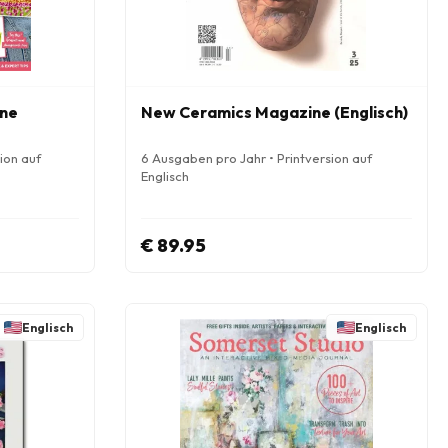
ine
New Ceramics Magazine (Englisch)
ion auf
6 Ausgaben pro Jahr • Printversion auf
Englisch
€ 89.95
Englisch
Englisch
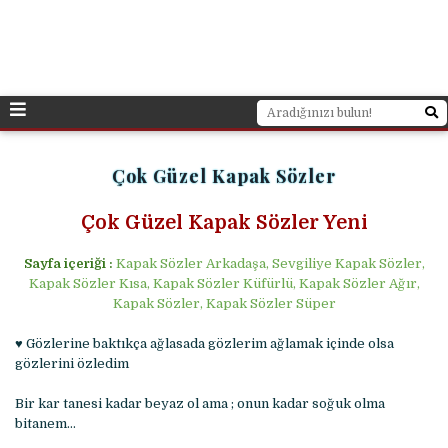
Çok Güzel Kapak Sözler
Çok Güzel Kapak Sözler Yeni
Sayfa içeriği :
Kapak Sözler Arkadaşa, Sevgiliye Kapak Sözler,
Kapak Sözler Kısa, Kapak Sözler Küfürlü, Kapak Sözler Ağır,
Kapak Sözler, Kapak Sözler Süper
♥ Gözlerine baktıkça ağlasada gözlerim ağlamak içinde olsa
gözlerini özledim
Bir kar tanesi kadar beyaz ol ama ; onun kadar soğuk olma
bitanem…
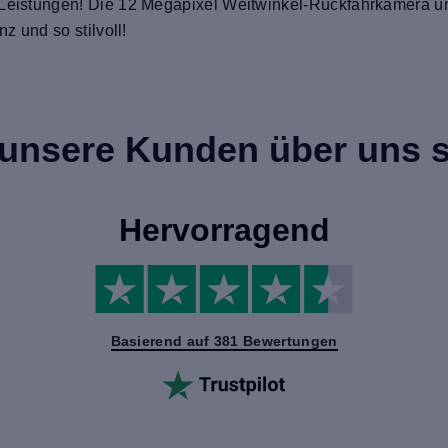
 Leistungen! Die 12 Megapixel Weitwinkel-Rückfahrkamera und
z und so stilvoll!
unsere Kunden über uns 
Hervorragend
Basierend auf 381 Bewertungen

--

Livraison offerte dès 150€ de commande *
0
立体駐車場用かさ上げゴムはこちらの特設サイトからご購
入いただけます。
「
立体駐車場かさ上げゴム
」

▸ Required action:
Count the lines in the records above that contain the string "Sözler", treating uppercase and lowercase as different, and reply with the number alone.

▸ Answer to this problem:
5